Detected change data
+===+

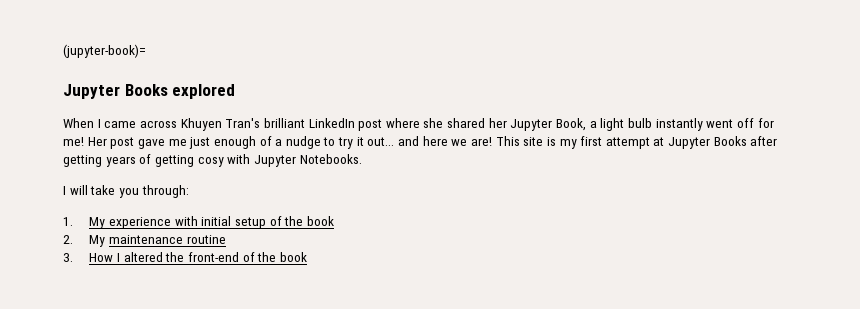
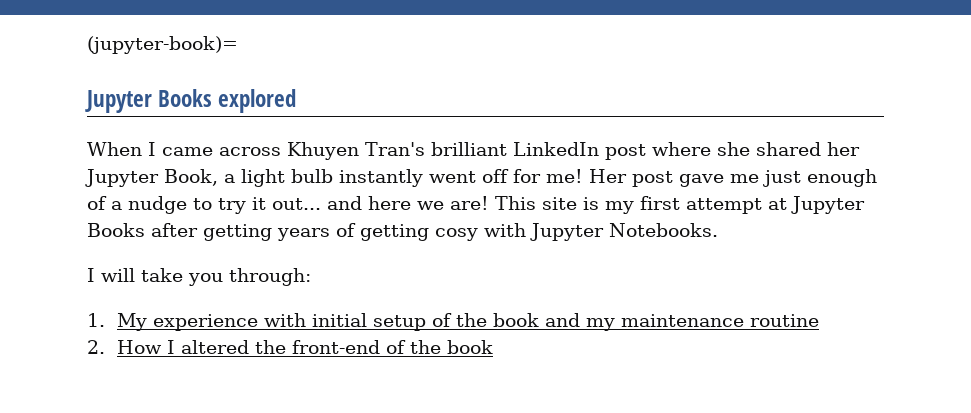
[63,235,106,247] // 2. My -> [544,313,615,331] and my
[63,253,73,262] 3. -> [87,340,105,354] 2.

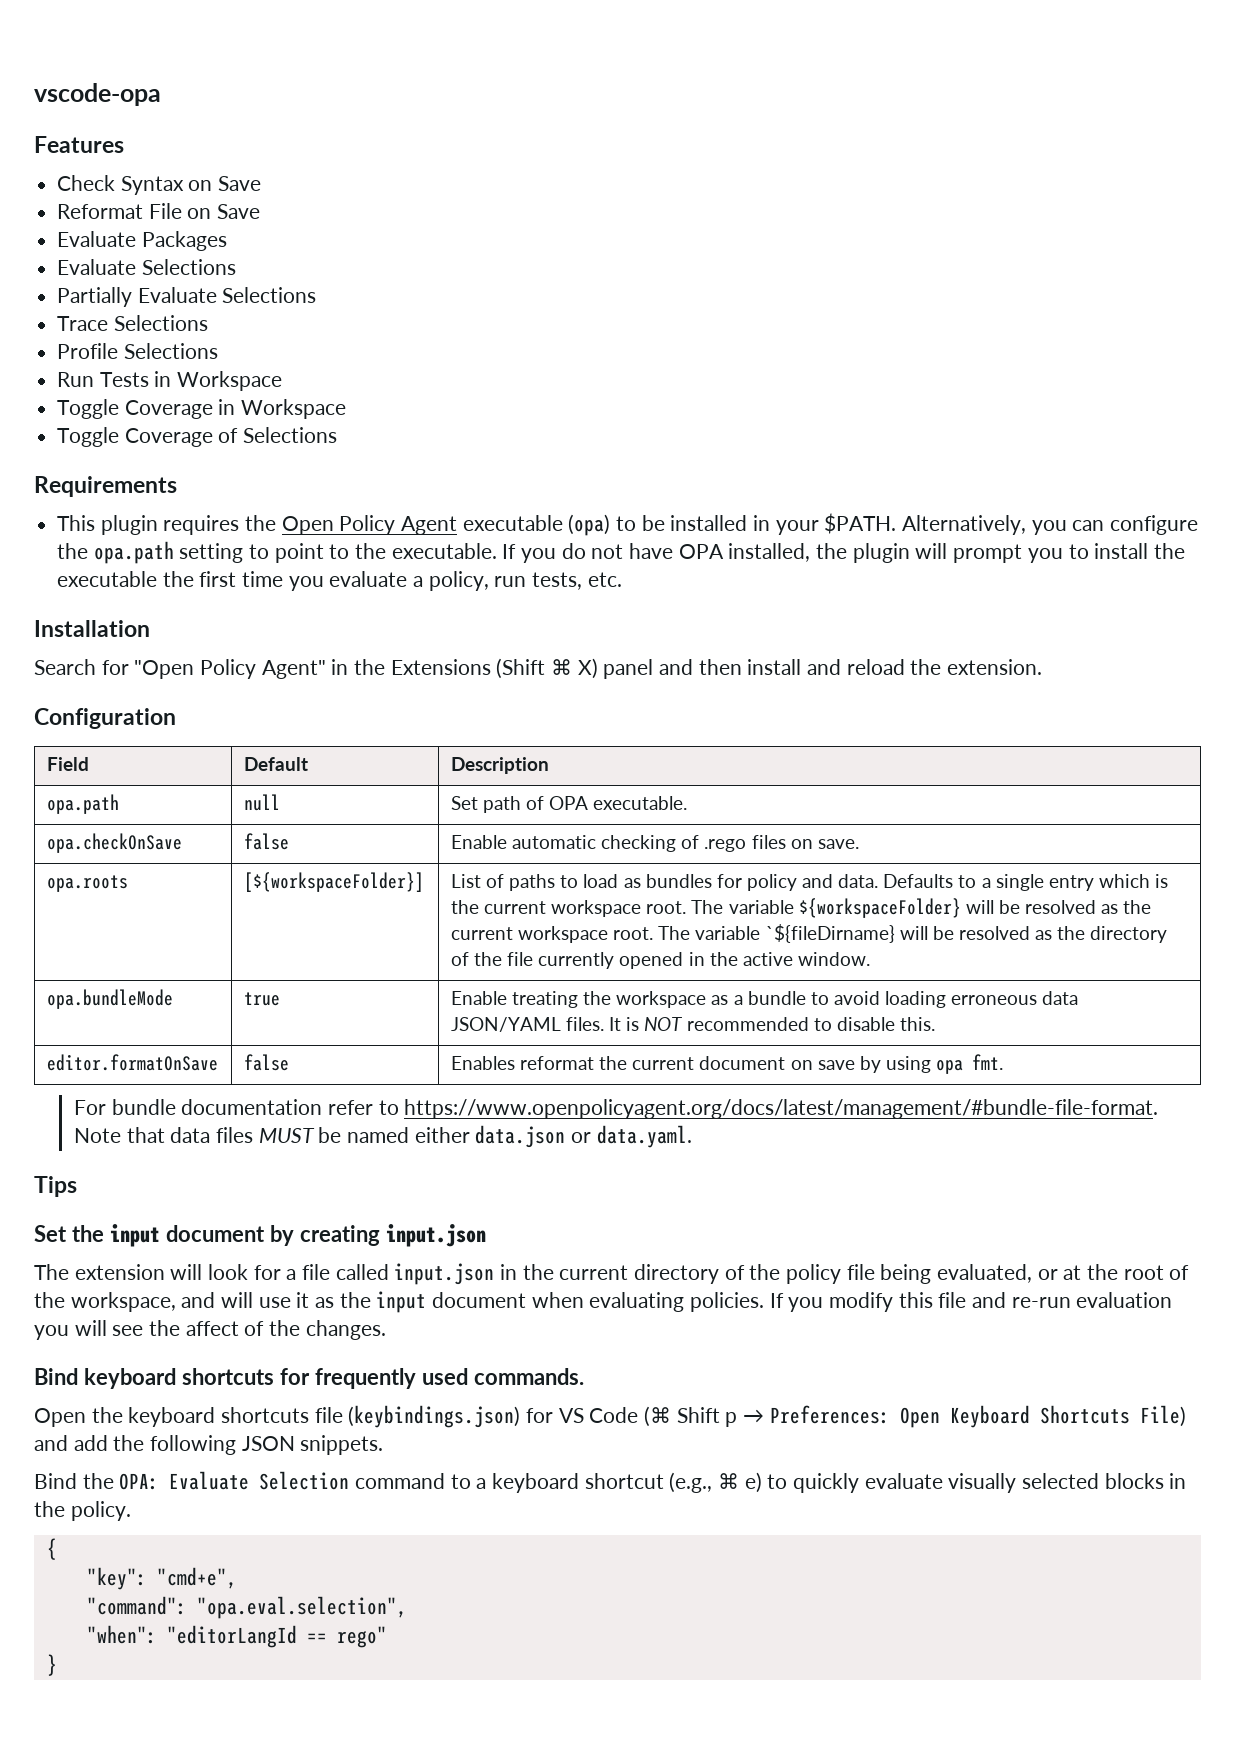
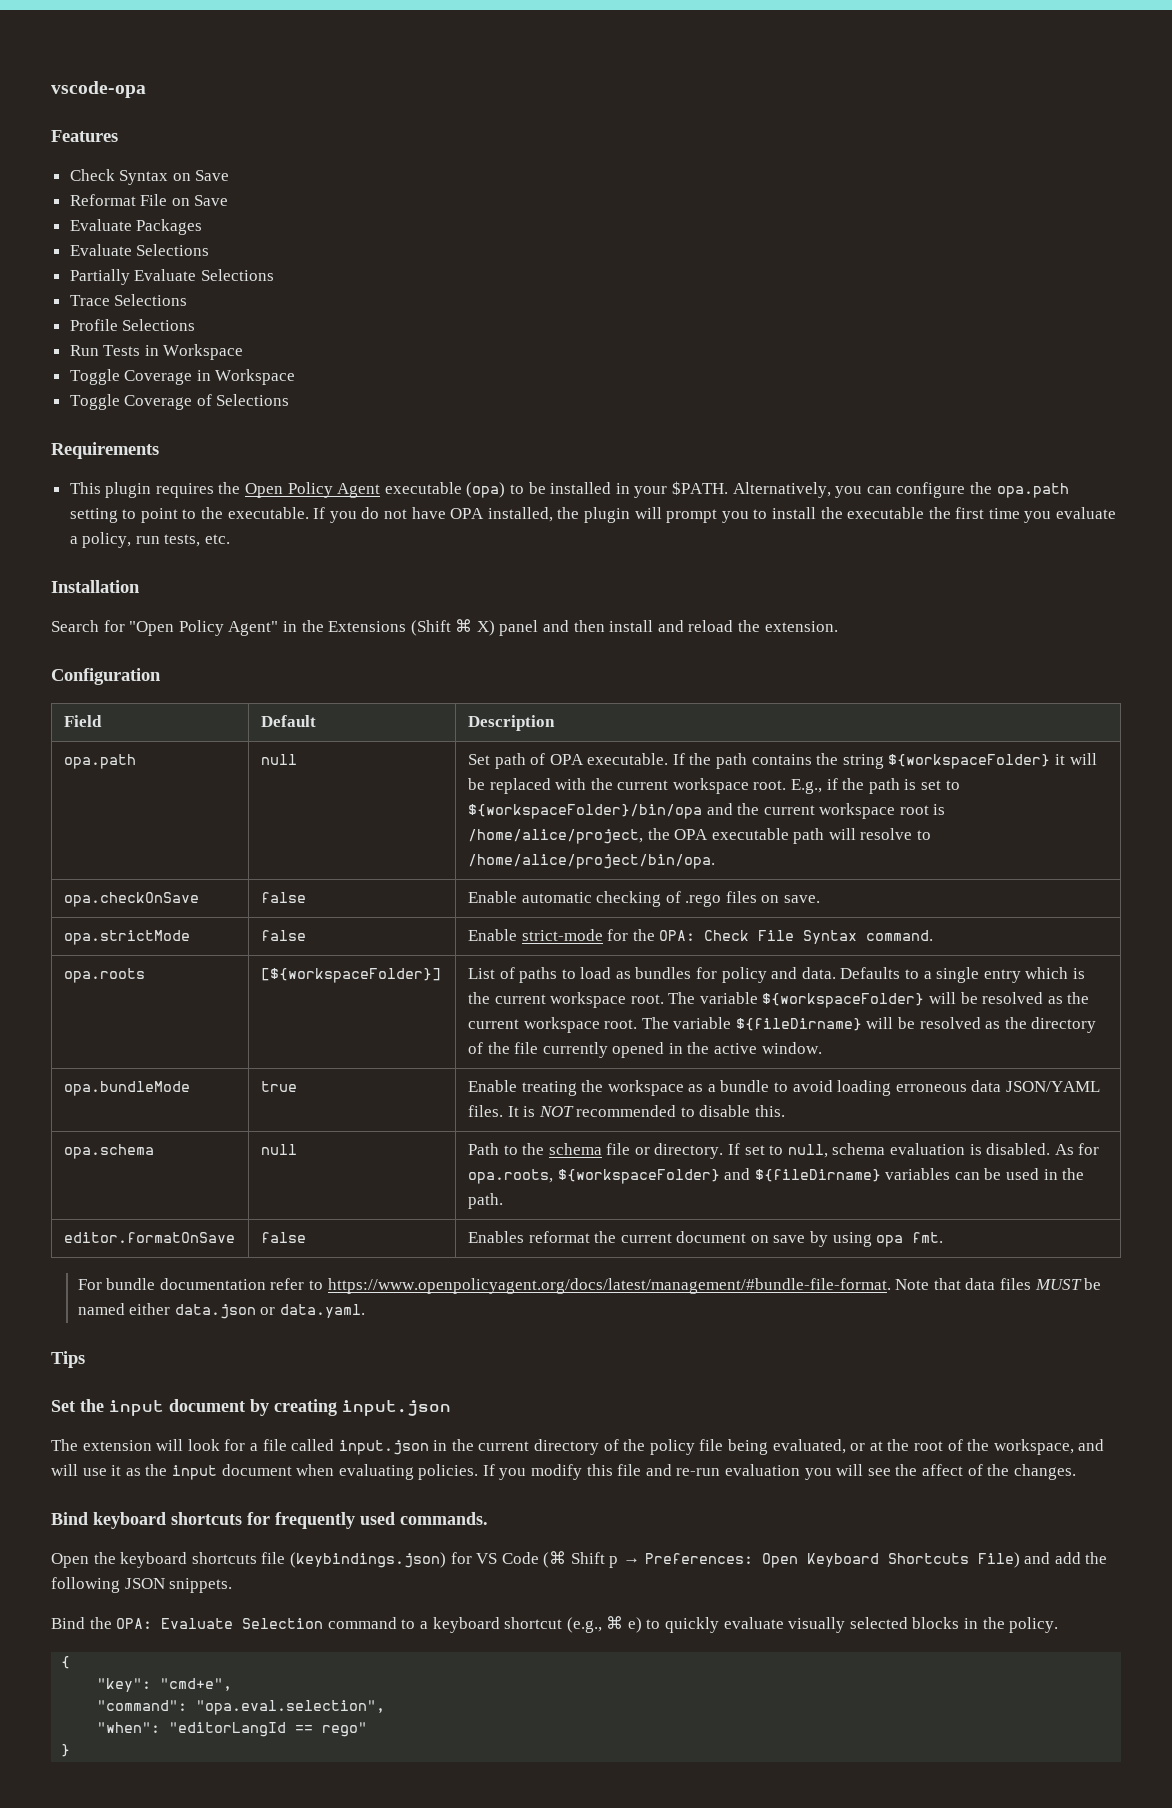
(688, 803) none -> [672,753,1097,769] [467,778,960,794] [467,803,946,819] [467,828,932,844] [467,854,715,869] If the path contains the string ${workspaceFolder} it will be replaced with the current workspace root. E.g., if the path is set to ${workspaceFolder}/bin/opa and the current workspace root is /home/alice/project, the OPA executable path will resolve to /home/alice/project/bin/opa.
(859, 844) none -> [63,930,190,945] [260,930,306,941] [467,929,934,944] // opa.strictMode | false | Enable strict-mode for the OPA: Check File Syntax command.
[765,924,895,943] `${fileDirname} -> [735,1018,862,1031] ${fileDirname}
(935, 1024) none -> [63,1144,154,1159] [260,1144,297,1155] [467,1143,1100,1159] [467,1168,1085,1184] [467,1193,503,1209] // opa.schema | null | Path to the schema file or directory. If set to null, schema evaluation is disabled. As for opa.roots, ${workspaceFolder} and ${fileDirname} variables can be used in the path.

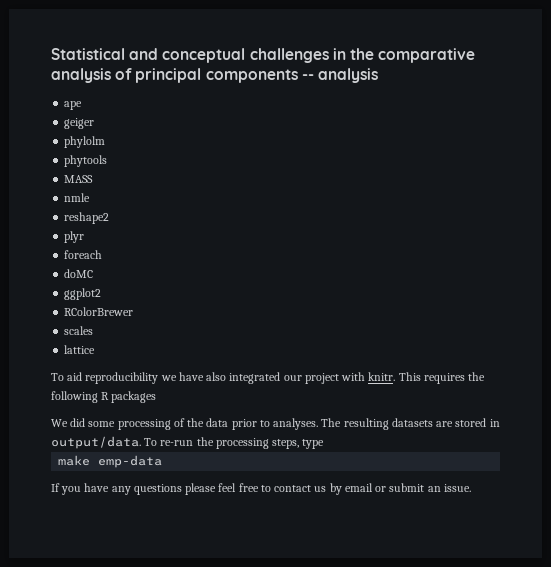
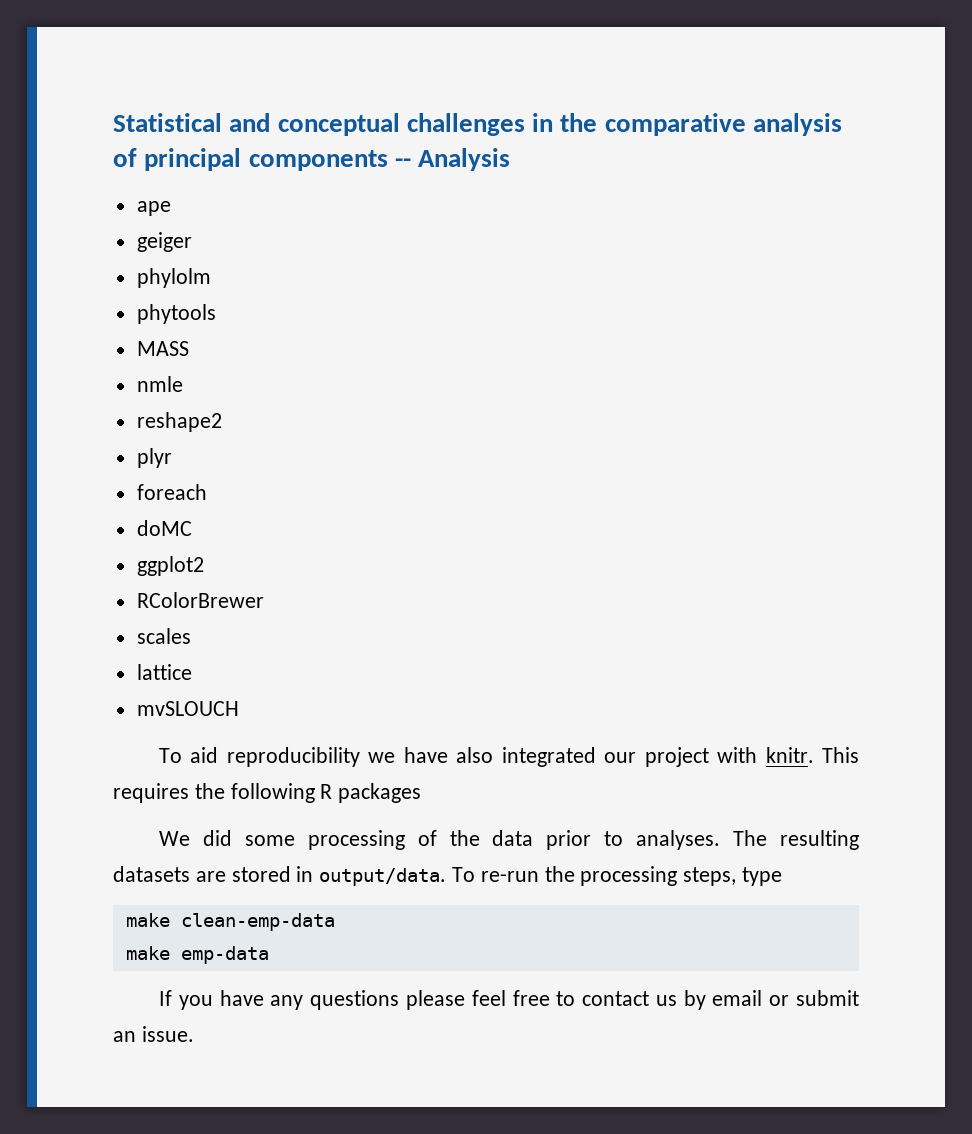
[317,68,378,83] analysis -> [418,148,511,171] Analysis
(96, 349) none -> [136,701,239,716] // mvSLOUCH
(325, 444) none -> [125,913,335,931] // make clean-emp-data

+===+

Give only the number of lines in the data that hold the string "fileDirname".

2